Her disenchantment with her home town has not been matched by any new-found love for Britain. She has always claimed that she hates the British ‘for what they did to us’; she is, in her way, a socialist republican, a Fenian of the old school. Her dad was in the IRA in the early 1920s and she believes in the revolution they were fighting for. The Provisional IRA, however, are ‘murderers’. Their bombings used to reduce her to tears, a distress matched only by her loathing of ‘that divil Paisley’. Ten years ago, I lugged a video recorder round to her flat so she could watch Neil Jordan’s biopic about the nationalist politician and guerrilla Michael Collins. In the closing sequence, Collins’s fiancée, Kitty, buys her wedding dress, Michael is assassinated by anti-Treatyites in the wilds of County Cork, and Sinead O’Connor sings ‘She Moves through the Fair’, one of Ireland’s most enduringly popular songs. My grandmother cried. Jordan’s heavy-handed message is that nobility comes from knowing when to compromise, but she was troubled by something more fundamental. ‘None of it was worth it,’ she said. This inheritor of a proud revolutionary tradition was a widowed economic migrant living on state benefits in London. Worse, she had lived much of her life against the backdrop of the squalid sectarian war in ‘the North’, which had run a coach and horses through that tradition.

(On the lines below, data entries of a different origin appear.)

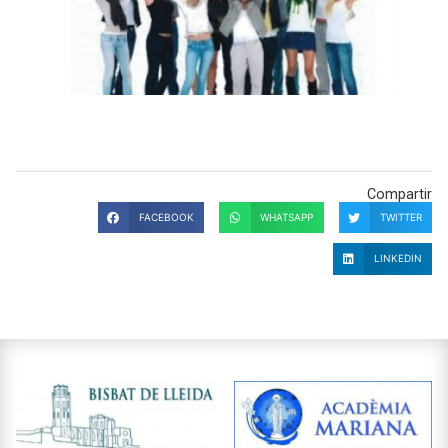
Compartir
FACEBOOK
WHATSAPP
TWITTER
LINKEDIN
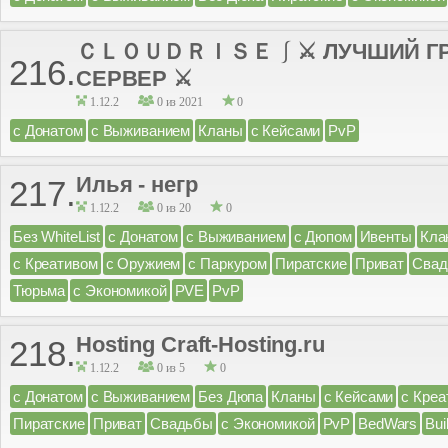
ＣＬＯＵＤＲＩＳＥ ⎰ ⚔ ЛУЧШИЙ ГР
216.
СЕРВЕР ⚔
1.12.2
0 из 2021
0
с Донатом
с Выживанием
Кланы
с Кейсами
PvP
Илья - негр
217.
1.12.2
0 из 20
0
Без WhiteList
с Донатом
с Выживанием
с Дюпом
Ивенты
Кла
с Креативом
с Оружием
с Паркуром
Пиратские
Приват
Сва
Тюрьма
с Экономикой
PVE
PvP
Hosting Craft-Hosting.ru
218.
1.12.2
0 из 5
0
с Донатом
с Выживанием
Без Дюпа
Кланы
с Кейсами
с Креа
Пиратские
Приват
Свадьбы
с Экономикой
PvP
BedWars
Bui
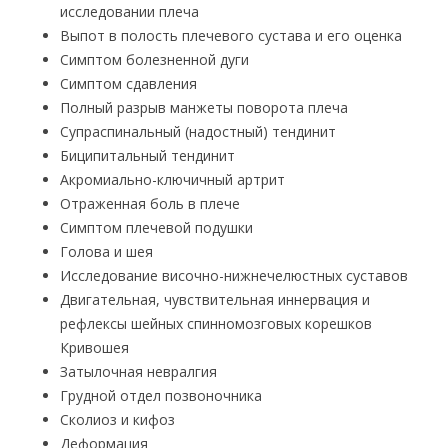
исследовании плеча
Выпот в полость плечевого сустава и его оценка
Симптом болезненной дуги
Симптом сдавления
Полный разрыв манжеты поворота плеча
Супраспинальный (надостный) тендинит
Биципитальный тендинит
Акромиально-ключичный артрит
Отраженная боль в плече
Симптом плечевой подушки
Голова и шея
Исследование височно-нижнечелюстных суставов
Двигательная, чувствительная иннервация и
рефлексы шейных спинномозговых корешков
Кривошея
Затылочная невралгия
Грудной отдел позвоночника
Сколиоз и кифоз
Деформация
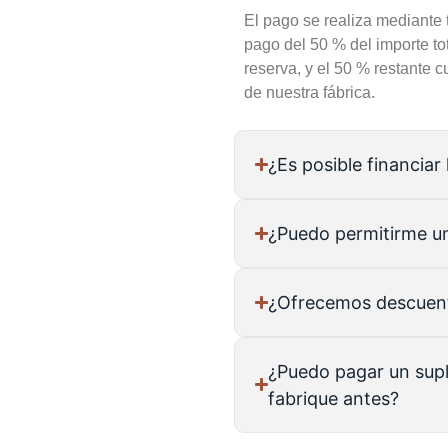
El pago se realiza mediante 
pago del 50 % del importe to
reserva, y el 50 % restante c
de nuestra fábrica.
¿Es posible financiar
¿Puedo permitirme u
¿Ofrecemos descuen
¿Puedo pagar un sup
fabrique antes?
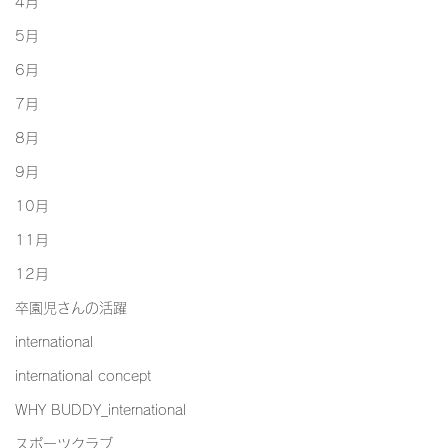
4月
5月
6月
7月
8月
9月
10月
11月
12月
卒園児さんの活躍
international
international concept
WHY BUDDY_international
スポーツクラブ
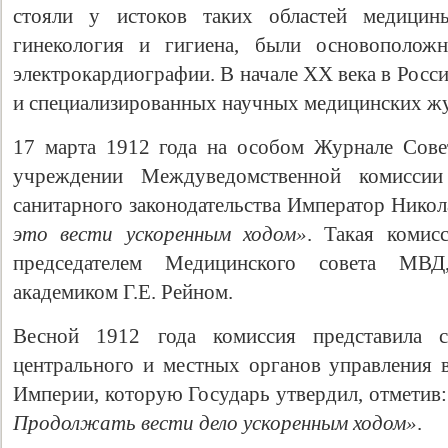
стояли у истоков таких областей медицины
гинекология и гигиена, были основоположн
электрокардиографии. В начале ХХ века в Рос
и специализированных научных медицинских ж
17 марта 1912 года на особом Журнале Сове
учреждении Междуведомственной комиссии
санитарного законодательства Император Никола
это вести ускоренным ходом»
. Такая комис
председателем Медицинского совета МВД
академиком Г.Е. Рейном.
Весной 1912 года комиссия представила с
центрального и местных органов управления 
Империи, которую Государь утвердил, отметив
Продолжать вести дело ускоренным ходом»
.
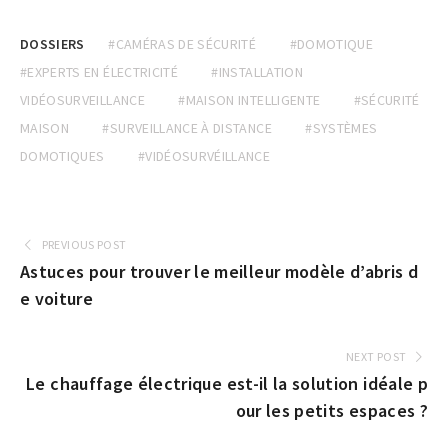
DOSSIERS
#CAMÉRAS DE SÉCURITÉ
#DOMOTIQUE
#EXPERTS EN ÉLECTRICITÉ
#INSTALLATION
VIDÉOSURVEILLANCE
#MAISON INTELLIGENTE
#SÉCURITÉ
MAISON
#SURVEILLANCE À DISTANCE
#SYSTÈMES
DOMOTIQUES
#VIDÉOSURVÉILLANCE
PREVIOUS POST
Astuces pour trouver le meilleur modèle d’abris d
e voiture
NEXT POST
Le chauffage électrique est-il la solution idéale p
our les petits espaces ?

Enda Delaney’s sensitive study, The Irish in Postwar Britain, tells the story of my grandmother’s generation of migrants. It’s a story of hardship and neglect but also of success, social mobility and integration. The picture on the cover is of three Irish nurses holding certificates and a boxed Complete Works of Shakespeare. This image, in black and white, is superimposed onto a two-tone green map of the British Isles; their three smiles are respectively broad, pensive and mildly ironic. Each has a medal pinned to her apron. They’d taken the top three places in the 1964 British Nurse of the Year awards.
Likely as not, these women had trained in Britain under the government’s assisted immigration scheme, established in response to the labour shortages caused by postwar reconstruction. In the 1940s and 1950s, up to a third of Irish medical graduates were employed abroad, mainly in the UK. Then, as now, the British benefited from having doctors and other medical staff trained at the expense of less affluent foreign taxpayers. The Irish government decided in 1967 to train more doctors than they needed, making an ‘allowance’ for the anticipated exodus.